III. To correlate baseline cytokine/chemokine levels with response to therapy.

OUTLINE: Patients are randomized to 1 of 2 arms.

ARM A: Patients receive bortezomib intravenously (IV) over 5 seconds on days 1 and 4,
ifosfamide IV continuously over 24 hours on day 1, carboplatin IV over 1 hour on day 1, and
etoposide IV over 2 hours on days 1-3. Treatment repeats every 14 days for up to 6 courses in
the absence of disease progression or unacceptable toxicity.

ARM B: Patients receive ifosfamide, carboplatin and etoposide as in Arm A. Treatment repeats
every 14 days for up to 6 courses in the absence of disease progression or unacceptable
toxicity.

After completion of study treatment, patients are followed up every 4 months for 2 years.

Inclusion Criteria:

- Relapsed or refractory classical Hodgkin lymphoma.

- Patients must have received a front-line standard anthracycline-containing regimen,
such as adriamycin-bleomycin-vinblastine-dacarbazine (ABVD), Stanford V, or
bleomycin-etoposide-adriamycin-cyclophosphamide-oncovin-procarbazine-prednisone
(BEACOPP).

- Bi-dimensionally measurable disease with at least 1 lesion >= 2.0 cm in a single
dimension.

- Absolute neutrophil count (ANC) >= 1,500/microL.

- Platelet count >= 100,000/ microL.

- Hemoglobin >= 8 g/dL.

- Serum bilirubin < 2.0 mg/dL.

- Alkaline phosphatase < 2 x upper limits of normal (ULN).

- Aspartate aminotransferase (AST) and alanine aminotransferase (ALT) < 2 x ULN.

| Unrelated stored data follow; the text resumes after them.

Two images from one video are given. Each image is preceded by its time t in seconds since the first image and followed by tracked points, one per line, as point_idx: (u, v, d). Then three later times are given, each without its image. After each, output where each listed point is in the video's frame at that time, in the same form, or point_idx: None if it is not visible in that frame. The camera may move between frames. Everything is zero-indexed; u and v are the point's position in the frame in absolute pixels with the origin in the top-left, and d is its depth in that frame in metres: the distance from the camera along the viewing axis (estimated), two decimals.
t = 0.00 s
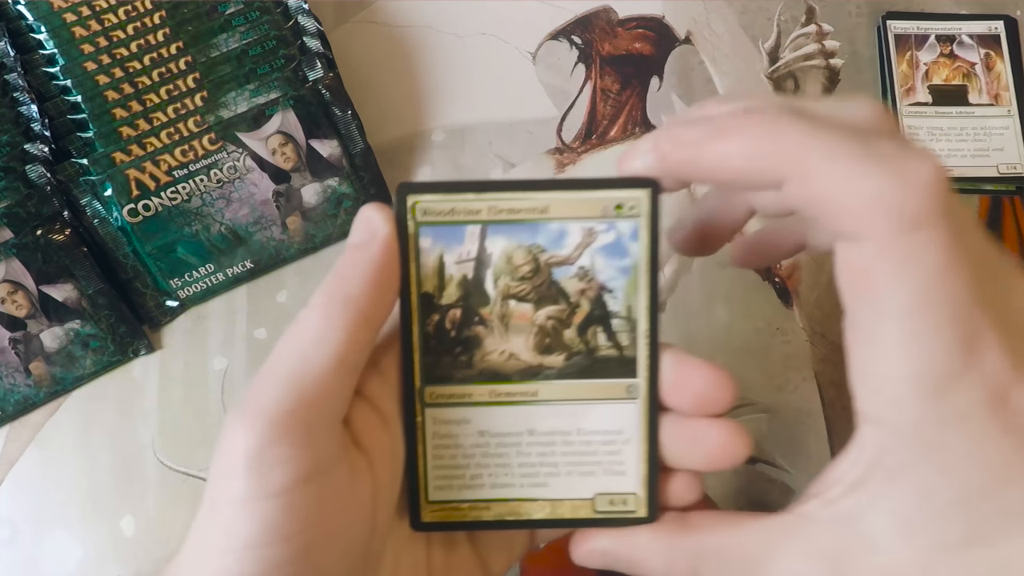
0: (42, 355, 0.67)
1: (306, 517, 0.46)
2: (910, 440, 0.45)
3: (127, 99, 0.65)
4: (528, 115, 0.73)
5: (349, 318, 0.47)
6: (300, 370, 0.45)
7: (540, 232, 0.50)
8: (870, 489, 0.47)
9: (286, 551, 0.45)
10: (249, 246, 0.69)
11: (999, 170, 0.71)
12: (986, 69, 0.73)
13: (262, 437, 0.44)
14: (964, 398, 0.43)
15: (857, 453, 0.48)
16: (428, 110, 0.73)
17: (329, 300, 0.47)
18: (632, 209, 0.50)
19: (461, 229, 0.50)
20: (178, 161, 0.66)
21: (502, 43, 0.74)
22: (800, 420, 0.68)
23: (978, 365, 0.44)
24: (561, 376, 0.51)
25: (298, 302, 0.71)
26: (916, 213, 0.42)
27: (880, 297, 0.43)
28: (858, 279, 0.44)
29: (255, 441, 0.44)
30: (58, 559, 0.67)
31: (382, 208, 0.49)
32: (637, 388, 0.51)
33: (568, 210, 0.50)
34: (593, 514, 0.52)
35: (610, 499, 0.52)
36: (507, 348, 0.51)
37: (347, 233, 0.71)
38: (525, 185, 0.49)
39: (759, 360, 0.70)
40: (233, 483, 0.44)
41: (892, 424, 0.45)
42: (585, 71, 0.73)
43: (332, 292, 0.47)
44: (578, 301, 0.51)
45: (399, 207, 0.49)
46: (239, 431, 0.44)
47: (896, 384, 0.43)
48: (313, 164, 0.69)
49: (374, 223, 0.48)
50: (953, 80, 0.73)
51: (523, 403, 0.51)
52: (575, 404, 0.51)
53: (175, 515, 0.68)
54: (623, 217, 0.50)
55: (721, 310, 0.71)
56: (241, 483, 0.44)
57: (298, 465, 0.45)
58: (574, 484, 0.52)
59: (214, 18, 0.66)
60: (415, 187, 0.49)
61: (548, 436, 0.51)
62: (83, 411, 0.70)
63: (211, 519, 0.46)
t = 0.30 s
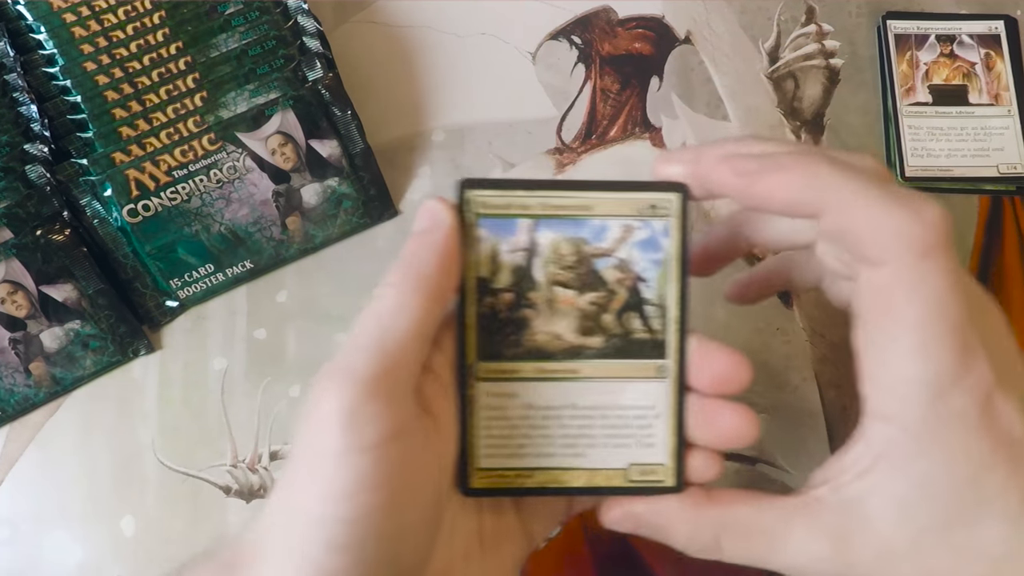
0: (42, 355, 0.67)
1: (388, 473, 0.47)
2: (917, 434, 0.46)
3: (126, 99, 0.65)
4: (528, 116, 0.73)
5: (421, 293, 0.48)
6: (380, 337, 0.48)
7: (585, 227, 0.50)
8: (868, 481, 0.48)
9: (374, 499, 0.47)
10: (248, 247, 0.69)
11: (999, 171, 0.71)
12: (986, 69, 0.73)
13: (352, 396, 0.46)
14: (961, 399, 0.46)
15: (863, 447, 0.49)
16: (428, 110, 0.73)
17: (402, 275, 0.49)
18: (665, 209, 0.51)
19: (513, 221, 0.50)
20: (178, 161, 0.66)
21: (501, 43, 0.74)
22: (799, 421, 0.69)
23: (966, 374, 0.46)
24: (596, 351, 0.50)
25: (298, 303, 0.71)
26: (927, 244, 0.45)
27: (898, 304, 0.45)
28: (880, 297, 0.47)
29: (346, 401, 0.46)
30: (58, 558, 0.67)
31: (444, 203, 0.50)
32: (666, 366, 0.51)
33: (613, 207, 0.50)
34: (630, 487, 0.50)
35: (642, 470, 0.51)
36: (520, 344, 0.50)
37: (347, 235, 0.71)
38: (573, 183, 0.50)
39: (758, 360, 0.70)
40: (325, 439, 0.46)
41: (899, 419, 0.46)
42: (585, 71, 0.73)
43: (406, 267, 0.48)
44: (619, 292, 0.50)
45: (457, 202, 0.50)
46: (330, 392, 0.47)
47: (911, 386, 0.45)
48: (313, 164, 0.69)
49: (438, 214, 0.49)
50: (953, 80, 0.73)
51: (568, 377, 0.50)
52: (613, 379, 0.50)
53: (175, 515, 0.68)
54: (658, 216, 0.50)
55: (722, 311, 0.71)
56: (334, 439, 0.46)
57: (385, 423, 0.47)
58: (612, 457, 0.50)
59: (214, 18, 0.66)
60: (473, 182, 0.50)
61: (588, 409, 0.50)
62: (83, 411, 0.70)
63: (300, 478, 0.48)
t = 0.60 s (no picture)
0: (45, 355, 0.67)
1: (388, 441, 0.48)
2: (913, 407, 0.47)
3: (129, 99, 0.65)
4: (530, 115, 0.73)
5: (420, 269, 0.49)
6: (379, 312, 0.48)
7: (577, 203, 0.51)
8: (864, 447, 0.48)
9: (374, 466, 0.47)
10: (252, 246, 0.69)
11: (1001, 170, 0.71)
12: (988, 69, 0.73)
13: (353, 366, 0.47)
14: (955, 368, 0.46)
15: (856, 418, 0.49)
16: (430, 110, 0.74)
17: (400, 251, 0.49)
18: (657, 183, 0.51)
19: (508, 201, 0.51)
20: (181, 161, 0.66)
21: (503, 43, 0.74)
22: (800, 419, 0.69)
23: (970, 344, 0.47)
24: (586, 322, 0.52)
25: (301, 303, 0.71)
26: (921, 216, 0.46)
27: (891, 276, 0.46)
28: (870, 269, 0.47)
29: (347, 370, 0.47)
30: (61, 558, 0.67)
31: (442, 184, 0.51)
32: (660, 339, 0.52)
33: (605, 183, 0.51)
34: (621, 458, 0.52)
35: (636, 440, 0.52)
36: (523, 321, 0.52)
37: (350, 235, 0.71)
38: (565, 161, 0.51)
39: (762, 361, 0.70)
40: (328, 408, 0.47)
41: (890, 389, 0.47)
42: (587, 71, 0.73)
43: (403, 245, 0.49)
44: (612, 267, 0.52)
45: (455, 183, 0.51)
46: (332, 363, 0.47)
47: (906, 356, 0.46)
48: (316, 164, 0.69)
49: (434, 193, 0.50)
50: (955, 80, 0.73)
51: (562, 349, 0.52)
52: (605, 352, 0.52)
53: (178, 515, 0.68)
54: (649, 190, 0.51)
55: (725, 312, 0.71)
56: (337, 407, 0.47)
57: (385, 391, 0.48)
58: (604, 429, 0.52)
59: (218, 18, 0.66)
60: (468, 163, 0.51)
61: (581, 380, 0.52)
62: (85, 411, 0.70)
63: (303, 448, 0.49)
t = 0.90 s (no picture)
0: (45, 355, 0.68)
1: (365, 413, 0.48)
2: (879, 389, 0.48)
3: (129, 99, 0.65)
4: (530, 115, 0.73)
5: (387, 244, 0.51)
6: (350, 289, 0.49)
7: (545, 179, 0.55)
8: (832, 430, 0.50)
9: (350, 440, 0.47)
10: (252, 246, 0.69)
11: (1001, 170, 0.71)
12: (987, 69, 0.73)
13: (325, 341, 0.47)
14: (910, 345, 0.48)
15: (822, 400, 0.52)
16: (430, 110, 0.74)
17: (369, 233, 0.51)
18: (625, 159, 0.55)
19: (478, 176, 0.55)
20: (181, 160, 0.66)
21: (503, 42, 0.74)
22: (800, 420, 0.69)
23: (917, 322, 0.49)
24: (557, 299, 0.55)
25: (301, 302, 0.71)
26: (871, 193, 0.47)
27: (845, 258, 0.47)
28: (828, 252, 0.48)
29: (319, 345, 0.47)
30: (60, 559, 0.67)
31: (411, 159, 0.54)
32: (628, 315, 0.55)
33: (571, 159, 0.55)
34: (594, 431, 0.56)
35: (607, 415, 0.56)
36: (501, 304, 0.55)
37: (350, 234, 0.71)
38: (530, 138, 0.54)
39: (761, 363, 0.70)
40: (301, 385, 0.47)
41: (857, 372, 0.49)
42: (587, 71, 0.73)
43: (371, 222, 0.51)
44: (579, 240, 0.55)
45: (426, 161, 0.55)
46: (303, 340, 0.48)
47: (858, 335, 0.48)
48: (316, 163, 0.69)
49: (404, 169, 0.53)
50: (955, 80, 0.73)
51: (532, 326, 0.55)
52: (574, 328, 0.55)
53: (178, 515, 0.68)
54: (617, 166, 0.55)
55: (724, 313, 0.71)
56: (310, 383, 0.47)
57: (357, 365, 0.47)
58: (575, 402, 0.55)
59: (217, 18, 0.66)
60: (438, 140, 0.55)
61: (552, 357, 0.55)
62: (85, 411, 0.70)
63: (282, 427, 0.49)
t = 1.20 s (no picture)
0: (45, 355, 0.67)
1: (363, 408, 0.49)
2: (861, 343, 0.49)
3: (129, 99, 0.65)
4: (529, 115, 0.73)
5: (386, 240, 0.51)
6: (349, 286, 0.50)
7: (549, 174, 0.54)
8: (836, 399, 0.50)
9: (349, 436, 0.49)
10: (252, 246, 0.69)
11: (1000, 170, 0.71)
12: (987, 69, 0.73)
13: (322, 338, 0.49)
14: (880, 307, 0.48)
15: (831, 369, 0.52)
16: (430, 110, 0.74)
17: (368, 229, 0.52)
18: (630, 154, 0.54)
19: (481, 171, 0.54)
20: (181, 161, 0.66)
21: (503, 42, 0.74)
22: (799, 420, 0.69)
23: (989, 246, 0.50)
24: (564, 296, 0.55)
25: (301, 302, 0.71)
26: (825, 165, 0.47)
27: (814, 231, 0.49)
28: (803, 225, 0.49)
29: (316, 342, 0.49)
30: (61, 558, 0.68)
31: (412, 154, 0.53)
32: (633, 312, 0.56)
33: (575, 153, 0.54)
34: (598, 427, 0.57)
35: (610, 412, 0.57)
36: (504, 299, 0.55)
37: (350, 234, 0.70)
38: (532, 133, 0.54)
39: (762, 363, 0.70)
40: (300, 380, 0.49)
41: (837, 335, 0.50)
42: (587, 71, 0.73)
43: (370, 218, 0.52)
44: (582, 237, 0.55)
45: (427, 155, 0.54)
46: (301, 338, 0.49)
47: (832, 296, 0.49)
48: (316, 163, 0.69)
49: (405, 163, 0.53)
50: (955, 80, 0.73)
51: (536, 323, 0.55)
52: (578, 326, 0.55)
53: (178, 515, 0.68)
54: (622, 160, 0.54)
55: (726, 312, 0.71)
56: (308, 379, 0.49)
57: (355, 361, 0.49)
58: (578, 398, 0.56)
59: (217, 18, 0.66)
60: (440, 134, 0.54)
61: (555, 354, 0.56)
62: (85, 411, 0.70)
63: (284, 421, 0.51)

- Serum creatinine =< 1.5 mg/dL.

- Eastern Cooperative Oncology Group (ECOG) performance status of less than or equal to
2.

- Females of childbearing potential must have a negative serum beta-human chorionic
gonadotropin (hCG) pregnancy test and must agree to use 2 highly effective
contraceptive methods (hormonal contraceptive, intra-uterine device, diaphragm with
spermicide, condom with spermicide, or abstinence) during the study and for 3 months
after completion of protocol treatment. Females of non-childbearing potential are
those who are postmenopausal for greater than 1 year or whom have had a bilateral
tubal ligation or hysterectomy.

- Males who have partners of childbearing potential must agree to use an effective
contraceptive method during the study and for 3 months after completion of protocol
treatment.

- Voluntary written informed consent before performance of any study-related procedure
not part of normal medical care, with the understanding that consent may be withdrawn
by the subject at any time without prejudice to future medical care.

Exclusion Criteria:

- Lymphocyte predominant Hodgkin lymphoma histology.

- More than one prior chemotherapy regimen.

- Prior autologous or allogeneic stem cell transplant.

- Presence of central nervous system (CNS) involvement with Hodgkin lymphoma.

- Known human immunodeficiency virus (HIV) infection or acquired immunodeficiency
syndrome (AIDS).

- Active hepatitis B or C infection or history of cirrhosis.

- Grade 2 or greater peripheral neuropathy within 14 days of enrollment.

- Hypersensitivity to boron or mannitol.

- Prior bortezomib therapy.

- Another primary malignancy (other than squamous cell and basal cell carcinoma of the
skin, in situ carcinoma of the cervix, or squamous intraepithelial lesion on PAP
smear, or treated prostate cancer with a stable prostate specific antigen [PSA]) for
which the patient has not been disease-free for at least 3 years.

- Patients with congestive heart failure, Class III or IV, by New York Heart Association
(NYHA) criteria.

- Patients with a myocardial infarction 6 months prior to enrollment, uncontrolled
angina, severe uncontrolled ventricular arrhythmias, or electrocardiogram (ECG)
evidence of acute ischemia or active conduction system abnormalities.

- Patient with other medical or psychiatric illness that is likely to interfere with
participation in this clinical study.

- Female subject that is pregnant or breast-feeding.

- Patient that has received other investigational drugs within 14 days of enrollment.

- Patients using concurrent therapy with corticosteroids at greater than or equal to 20
mg/day of prednisone equivalent.

- Patients with active systemic bacterial, viral, or fungal infections that have
required IV antimicrobials within 4 weeks prior to protocol treatment.